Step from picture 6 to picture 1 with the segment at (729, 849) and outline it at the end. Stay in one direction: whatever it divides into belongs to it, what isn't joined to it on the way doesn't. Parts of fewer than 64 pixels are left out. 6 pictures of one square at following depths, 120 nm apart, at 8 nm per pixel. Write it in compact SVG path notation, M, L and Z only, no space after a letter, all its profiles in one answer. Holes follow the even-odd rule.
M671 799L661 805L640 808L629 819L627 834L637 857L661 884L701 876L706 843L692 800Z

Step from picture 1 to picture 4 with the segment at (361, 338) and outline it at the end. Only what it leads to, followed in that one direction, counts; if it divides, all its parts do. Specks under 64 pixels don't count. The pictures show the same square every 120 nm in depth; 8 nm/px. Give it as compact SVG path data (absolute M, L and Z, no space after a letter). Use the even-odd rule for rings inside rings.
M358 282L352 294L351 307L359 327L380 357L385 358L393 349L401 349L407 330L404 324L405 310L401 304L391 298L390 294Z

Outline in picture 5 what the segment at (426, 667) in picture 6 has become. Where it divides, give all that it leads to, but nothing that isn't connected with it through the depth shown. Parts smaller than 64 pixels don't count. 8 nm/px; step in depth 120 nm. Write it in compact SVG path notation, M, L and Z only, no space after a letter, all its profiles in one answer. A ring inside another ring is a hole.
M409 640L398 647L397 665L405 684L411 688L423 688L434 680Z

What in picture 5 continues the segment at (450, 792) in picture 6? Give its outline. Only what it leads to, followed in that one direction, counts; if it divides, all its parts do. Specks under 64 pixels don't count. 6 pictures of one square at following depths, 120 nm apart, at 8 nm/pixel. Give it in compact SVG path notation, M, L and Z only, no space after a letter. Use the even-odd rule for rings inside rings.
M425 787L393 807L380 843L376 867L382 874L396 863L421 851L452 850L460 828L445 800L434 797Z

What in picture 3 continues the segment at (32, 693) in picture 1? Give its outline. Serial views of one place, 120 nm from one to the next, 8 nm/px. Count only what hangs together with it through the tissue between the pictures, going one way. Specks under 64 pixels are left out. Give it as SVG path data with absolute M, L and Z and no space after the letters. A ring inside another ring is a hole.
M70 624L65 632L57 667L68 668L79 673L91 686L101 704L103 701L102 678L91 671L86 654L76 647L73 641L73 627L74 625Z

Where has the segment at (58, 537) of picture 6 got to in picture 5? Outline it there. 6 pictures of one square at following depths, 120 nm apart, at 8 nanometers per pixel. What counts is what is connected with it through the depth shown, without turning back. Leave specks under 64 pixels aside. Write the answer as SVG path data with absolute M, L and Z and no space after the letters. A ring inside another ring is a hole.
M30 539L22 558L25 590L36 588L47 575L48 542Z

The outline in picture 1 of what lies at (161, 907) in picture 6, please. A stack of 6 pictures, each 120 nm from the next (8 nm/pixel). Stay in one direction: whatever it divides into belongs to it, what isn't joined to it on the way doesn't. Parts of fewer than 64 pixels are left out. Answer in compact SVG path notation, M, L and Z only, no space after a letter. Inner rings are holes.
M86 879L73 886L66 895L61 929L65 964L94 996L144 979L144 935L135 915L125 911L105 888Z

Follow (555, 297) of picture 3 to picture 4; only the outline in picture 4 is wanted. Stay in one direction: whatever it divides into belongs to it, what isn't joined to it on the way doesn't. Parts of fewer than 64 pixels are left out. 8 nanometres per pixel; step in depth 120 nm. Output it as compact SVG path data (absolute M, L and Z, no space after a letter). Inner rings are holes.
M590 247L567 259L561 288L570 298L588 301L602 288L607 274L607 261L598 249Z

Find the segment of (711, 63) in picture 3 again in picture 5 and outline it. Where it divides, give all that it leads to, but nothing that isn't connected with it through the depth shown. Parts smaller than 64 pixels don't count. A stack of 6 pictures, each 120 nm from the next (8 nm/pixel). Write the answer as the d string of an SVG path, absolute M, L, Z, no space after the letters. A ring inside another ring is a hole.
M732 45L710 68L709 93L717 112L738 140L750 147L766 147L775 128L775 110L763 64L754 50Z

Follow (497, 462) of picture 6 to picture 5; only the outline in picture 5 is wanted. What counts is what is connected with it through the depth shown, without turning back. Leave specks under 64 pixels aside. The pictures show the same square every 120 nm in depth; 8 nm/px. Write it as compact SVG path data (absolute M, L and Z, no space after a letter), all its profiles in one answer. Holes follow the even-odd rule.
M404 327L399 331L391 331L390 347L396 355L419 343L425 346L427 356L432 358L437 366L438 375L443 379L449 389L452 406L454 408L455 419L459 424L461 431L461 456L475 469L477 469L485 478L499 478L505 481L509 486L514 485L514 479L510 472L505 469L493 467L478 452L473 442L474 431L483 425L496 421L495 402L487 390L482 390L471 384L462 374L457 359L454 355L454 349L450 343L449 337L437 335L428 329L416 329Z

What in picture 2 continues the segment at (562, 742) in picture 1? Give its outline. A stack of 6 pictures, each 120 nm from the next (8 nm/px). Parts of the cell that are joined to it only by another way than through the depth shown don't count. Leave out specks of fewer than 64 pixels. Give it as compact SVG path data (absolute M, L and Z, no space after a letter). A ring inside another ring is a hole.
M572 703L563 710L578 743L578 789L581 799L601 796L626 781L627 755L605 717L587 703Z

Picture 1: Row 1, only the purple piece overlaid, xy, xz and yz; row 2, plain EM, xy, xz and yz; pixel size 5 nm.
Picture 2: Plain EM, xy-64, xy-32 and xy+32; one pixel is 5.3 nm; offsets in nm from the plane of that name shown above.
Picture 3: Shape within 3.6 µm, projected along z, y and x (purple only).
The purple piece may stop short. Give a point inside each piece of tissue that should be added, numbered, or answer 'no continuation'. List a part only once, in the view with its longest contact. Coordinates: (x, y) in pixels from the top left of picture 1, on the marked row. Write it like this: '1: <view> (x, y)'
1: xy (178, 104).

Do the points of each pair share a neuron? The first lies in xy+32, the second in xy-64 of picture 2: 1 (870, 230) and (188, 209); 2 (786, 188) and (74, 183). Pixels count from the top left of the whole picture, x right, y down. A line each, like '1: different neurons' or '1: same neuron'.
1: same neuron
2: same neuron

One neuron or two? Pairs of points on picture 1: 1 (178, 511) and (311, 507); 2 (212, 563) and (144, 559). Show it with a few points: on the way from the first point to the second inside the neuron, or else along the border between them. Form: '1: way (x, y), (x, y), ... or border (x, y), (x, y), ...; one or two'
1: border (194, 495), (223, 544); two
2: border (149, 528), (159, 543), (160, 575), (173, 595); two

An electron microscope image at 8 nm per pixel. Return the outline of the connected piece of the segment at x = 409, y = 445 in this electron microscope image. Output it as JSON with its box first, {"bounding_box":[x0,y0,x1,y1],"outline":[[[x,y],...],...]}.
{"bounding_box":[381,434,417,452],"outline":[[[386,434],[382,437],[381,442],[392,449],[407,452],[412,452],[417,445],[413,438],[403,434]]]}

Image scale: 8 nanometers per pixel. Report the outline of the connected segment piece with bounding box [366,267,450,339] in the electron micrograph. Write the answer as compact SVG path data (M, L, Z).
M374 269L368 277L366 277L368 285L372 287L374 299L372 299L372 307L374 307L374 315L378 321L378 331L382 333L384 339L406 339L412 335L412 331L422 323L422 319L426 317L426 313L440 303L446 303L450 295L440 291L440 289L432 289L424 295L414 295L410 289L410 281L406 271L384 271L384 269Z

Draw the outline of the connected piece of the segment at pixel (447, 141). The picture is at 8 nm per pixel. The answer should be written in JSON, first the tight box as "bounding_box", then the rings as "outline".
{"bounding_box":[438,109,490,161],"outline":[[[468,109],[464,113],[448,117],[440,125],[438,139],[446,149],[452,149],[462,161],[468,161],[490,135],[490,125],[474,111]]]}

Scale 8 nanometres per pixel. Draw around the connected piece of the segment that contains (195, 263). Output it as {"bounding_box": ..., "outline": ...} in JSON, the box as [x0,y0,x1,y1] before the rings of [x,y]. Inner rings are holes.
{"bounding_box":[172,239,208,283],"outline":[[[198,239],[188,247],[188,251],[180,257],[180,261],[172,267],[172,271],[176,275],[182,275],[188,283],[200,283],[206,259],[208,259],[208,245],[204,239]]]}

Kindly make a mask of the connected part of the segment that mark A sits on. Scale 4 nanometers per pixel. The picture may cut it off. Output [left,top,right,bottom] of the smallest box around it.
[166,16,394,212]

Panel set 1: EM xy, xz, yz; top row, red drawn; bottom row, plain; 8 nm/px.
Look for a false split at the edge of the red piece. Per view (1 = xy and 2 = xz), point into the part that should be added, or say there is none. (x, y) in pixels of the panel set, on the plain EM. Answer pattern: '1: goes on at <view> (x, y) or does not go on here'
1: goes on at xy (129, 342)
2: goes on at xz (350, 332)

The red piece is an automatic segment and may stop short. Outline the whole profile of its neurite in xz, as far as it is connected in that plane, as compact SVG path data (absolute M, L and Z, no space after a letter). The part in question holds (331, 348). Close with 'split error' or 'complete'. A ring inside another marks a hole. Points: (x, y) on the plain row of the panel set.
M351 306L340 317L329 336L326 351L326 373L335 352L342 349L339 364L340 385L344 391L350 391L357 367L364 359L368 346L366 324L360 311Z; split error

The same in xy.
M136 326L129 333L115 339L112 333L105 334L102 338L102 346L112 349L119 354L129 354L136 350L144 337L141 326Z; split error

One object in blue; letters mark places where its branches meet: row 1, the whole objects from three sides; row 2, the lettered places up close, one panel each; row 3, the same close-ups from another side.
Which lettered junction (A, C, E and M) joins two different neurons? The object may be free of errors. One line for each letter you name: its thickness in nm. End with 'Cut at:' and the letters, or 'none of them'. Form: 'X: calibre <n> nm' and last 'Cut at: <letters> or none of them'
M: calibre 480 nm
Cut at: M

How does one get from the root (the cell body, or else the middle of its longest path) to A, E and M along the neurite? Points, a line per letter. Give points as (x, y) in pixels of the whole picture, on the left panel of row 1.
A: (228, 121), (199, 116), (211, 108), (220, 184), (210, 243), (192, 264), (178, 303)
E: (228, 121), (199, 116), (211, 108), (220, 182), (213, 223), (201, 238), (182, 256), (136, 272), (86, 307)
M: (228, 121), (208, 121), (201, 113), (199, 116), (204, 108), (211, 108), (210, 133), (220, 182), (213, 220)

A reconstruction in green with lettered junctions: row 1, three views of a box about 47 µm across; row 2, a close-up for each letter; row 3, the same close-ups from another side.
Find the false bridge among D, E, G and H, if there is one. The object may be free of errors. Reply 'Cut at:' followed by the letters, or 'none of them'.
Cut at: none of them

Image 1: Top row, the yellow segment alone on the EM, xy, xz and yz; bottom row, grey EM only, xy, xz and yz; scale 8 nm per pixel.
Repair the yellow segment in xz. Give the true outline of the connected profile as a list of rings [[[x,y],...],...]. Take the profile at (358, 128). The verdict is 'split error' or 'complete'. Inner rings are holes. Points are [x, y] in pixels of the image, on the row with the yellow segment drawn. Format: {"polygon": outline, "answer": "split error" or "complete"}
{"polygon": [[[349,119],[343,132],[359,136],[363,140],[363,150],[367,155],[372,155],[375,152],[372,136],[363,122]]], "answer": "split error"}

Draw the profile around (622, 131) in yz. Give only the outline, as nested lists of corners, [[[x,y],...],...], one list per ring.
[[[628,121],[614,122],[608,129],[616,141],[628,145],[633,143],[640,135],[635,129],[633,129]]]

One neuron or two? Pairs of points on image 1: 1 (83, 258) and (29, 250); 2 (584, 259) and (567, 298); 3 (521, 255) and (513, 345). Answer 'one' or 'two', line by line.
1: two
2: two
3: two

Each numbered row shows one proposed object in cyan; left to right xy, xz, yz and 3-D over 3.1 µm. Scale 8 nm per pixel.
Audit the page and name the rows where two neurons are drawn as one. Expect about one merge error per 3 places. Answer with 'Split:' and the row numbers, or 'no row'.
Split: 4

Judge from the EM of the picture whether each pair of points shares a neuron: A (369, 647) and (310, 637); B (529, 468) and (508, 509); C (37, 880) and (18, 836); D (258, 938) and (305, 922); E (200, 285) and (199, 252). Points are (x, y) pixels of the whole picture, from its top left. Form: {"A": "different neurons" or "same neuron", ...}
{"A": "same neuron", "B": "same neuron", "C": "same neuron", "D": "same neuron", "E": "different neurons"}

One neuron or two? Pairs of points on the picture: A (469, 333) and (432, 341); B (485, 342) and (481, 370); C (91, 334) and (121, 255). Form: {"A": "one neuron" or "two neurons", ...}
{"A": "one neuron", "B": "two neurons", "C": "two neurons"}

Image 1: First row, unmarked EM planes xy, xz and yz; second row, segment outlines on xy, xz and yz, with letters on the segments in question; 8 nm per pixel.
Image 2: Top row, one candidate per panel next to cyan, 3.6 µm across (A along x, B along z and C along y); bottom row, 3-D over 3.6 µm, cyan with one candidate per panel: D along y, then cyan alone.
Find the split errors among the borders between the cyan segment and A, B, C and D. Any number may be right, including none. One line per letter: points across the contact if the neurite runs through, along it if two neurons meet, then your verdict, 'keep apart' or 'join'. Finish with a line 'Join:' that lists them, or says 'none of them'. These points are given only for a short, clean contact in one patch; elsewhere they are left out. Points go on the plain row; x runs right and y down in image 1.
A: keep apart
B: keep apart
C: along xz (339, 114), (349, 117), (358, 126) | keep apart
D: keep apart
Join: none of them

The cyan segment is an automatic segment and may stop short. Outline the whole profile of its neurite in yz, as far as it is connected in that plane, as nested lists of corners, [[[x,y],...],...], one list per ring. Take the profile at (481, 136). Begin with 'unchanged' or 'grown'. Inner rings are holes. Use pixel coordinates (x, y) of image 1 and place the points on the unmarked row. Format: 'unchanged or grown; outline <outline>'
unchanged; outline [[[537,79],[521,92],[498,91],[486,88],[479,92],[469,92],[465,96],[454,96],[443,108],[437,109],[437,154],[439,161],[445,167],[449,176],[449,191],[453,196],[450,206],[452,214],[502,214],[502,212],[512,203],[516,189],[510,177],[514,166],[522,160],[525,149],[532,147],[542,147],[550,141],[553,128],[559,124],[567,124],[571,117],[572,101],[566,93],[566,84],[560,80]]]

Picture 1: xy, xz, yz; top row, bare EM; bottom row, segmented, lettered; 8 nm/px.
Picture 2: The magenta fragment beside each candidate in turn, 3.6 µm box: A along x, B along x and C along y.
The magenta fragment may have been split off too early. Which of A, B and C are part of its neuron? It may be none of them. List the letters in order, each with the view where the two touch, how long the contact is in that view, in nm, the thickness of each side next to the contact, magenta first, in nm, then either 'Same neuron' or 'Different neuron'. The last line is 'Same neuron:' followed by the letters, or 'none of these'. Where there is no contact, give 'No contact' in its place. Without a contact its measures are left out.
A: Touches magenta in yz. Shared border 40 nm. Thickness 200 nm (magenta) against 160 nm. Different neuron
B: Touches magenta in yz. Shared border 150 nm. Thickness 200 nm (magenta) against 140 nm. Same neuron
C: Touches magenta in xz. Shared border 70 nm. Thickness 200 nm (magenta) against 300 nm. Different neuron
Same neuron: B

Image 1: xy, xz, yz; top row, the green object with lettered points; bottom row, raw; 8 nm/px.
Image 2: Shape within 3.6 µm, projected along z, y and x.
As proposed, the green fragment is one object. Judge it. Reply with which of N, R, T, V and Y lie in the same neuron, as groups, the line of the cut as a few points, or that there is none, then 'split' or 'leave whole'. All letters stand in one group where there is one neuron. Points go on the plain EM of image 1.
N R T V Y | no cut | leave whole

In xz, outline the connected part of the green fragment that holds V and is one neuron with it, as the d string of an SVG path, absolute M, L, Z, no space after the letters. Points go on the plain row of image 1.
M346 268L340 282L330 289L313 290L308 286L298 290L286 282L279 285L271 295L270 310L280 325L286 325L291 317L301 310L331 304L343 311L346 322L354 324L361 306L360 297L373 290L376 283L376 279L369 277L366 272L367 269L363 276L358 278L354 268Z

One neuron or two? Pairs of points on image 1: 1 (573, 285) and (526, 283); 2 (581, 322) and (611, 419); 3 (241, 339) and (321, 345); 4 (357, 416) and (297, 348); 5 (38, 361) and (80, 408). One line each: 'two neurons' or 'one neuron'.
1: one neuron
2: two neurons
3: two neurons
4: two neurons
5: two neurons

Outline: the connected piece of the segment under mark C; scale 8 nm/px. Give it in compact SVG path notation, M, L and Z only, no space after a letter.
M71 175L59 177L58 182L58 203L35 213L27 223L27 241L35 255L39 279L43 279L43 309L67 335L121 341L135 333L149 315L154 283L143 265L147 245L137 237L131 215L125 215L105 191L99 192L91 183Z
○ ○ ○ ○
Directions: Copy each line from the data that features the string "three".

Exercise solution:
One object in blue; letters mark places where its branches meet: row 1, the whole objects from three sides; row 2, the lettered places up close, one panel each; row 3, the same close-ups from another side.
A reconstruction in green with lettered junctions: row 1, three views of a box about 47 µm across; row 2, a close-up for each letter; row 3, the same close-ups from another side.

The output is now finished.